- The Washington Times - Friday, November 10, 2006

BURLINGTON, Vt. (AP) — The man accused of killing a University of Vermont student from Arlington, Va., is asking a judge to dismiss the charges because an FBI agent wrote a newspaper opinion piece about the case that referred to the suspect as “evil,” a “sexual predator” and a “two-legged hyena.”

In the opinion piece, which appeared Wednesday in the weekly newspaper Seven Days, the agent wrote anonymously and described his personal reaction during the search for the man accused of killing 21-year-old Michelle Gardner-Quinn.

David Sleigh, the attorney for suspect Brian Rooney, filed a motion Wednesday after the article appeared. He said the article made it impossible for Mr. Rooney to get a fair trial.

“Agents of the state have deliberately disseminated highly inflammatory and prejudicial comments to the press,” Mr. Sleigh said in a three-page motion.

Mr. Rooney has pleaded not guilty to a charge of aggravated murder for the Oct. 7 abduction, assault and killing of Miss Gardner-Quinn after the two met by chance in downtown Burlington.

If convicted, Mr. Rooney, 36, of Richmond, Vt., could be sentenced to life in prison without the possibility of parole.

“I view this release as an unauthorized release,” said Burlington Police Chief Thomas Tremblay.

The story was bylined “An Anonymous Cop,” but FBI spokesman Paul Holstein said the author was an FBI agent.

“We’re not happy with it, and we’ll take steps to ensure it doesn’t happen again,” Mr. Holstein said. “We take it very seriously when we have an unauthorized media contact, and it also is an issue because we have a policy that we do not discuss ongoing investigations or prosecutions.”

The article describes the agent’s response to the search for Miss Gardner-Quinn and then the efforts to find her killer. Mr. Rooney is not named in the article, but it’s clear he is the subject.

Mr. Sleigh contends the article, as well as an appearance of a Burlington police officer on a national cable news program, made it impossible for Mr. Rooney to receive a fair trial.

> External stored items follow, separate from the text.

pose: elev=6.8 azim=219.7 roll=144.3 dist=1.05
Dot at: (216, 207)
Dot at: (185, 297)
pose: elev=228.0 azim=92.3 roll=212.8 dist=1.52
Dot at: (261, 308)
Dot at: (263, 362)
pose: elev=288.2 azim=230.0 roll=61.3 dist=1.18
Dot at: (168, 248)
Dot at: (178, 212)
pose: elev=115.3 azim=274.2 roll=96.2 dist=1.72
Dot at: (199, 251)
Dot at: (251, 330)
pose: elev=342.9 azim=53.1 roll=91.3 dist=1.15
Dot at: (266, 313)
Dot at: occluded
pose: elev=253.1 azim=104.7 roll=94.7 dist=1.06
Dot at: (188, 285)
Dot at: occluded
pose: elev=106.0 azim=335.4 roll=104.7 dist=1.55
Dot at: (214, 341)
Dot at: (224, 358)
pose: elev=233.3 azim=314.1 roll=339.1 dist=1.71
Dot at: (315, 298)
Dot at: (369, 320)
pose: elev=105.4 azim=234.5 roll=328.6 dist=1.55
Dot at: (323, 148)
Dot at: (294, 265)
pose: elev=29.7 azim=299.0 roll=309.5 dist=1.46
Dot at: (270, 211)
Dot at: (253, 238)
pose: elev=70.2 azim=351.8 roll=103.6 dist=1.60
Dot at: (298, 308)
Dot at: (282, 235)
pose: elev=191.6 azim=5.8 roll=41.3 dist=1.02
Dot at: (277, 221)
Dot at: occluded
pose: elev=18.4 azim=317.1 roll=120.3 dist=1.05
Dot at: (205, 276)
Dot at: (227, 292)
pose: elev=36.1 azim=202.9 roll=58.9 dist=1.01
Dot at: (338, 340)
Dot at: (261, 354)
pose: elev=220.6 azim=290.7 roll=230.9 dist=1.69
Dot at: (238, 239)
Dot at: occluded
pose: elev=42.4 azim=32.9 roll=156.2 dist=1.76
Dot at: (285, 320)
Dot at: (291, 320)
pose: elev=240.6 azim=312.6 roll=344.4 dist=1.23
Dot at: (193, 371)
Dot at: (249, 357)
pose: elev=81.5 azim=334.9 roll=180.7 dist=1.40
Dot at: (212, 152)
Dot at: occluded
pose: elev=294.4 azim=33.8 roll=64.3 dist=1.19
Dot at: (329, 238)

Seven Days co-publisher and editor Pamela Polston said the paper granted the author’s request for anonymity after verifying his identity. She defended the paper’s decision to publish the piece.

“We stand behind the freedom of expression of every citizen, including that of law-enforcement officers, and, like all newspapers, offer a forum to our readers for that expression,” she said.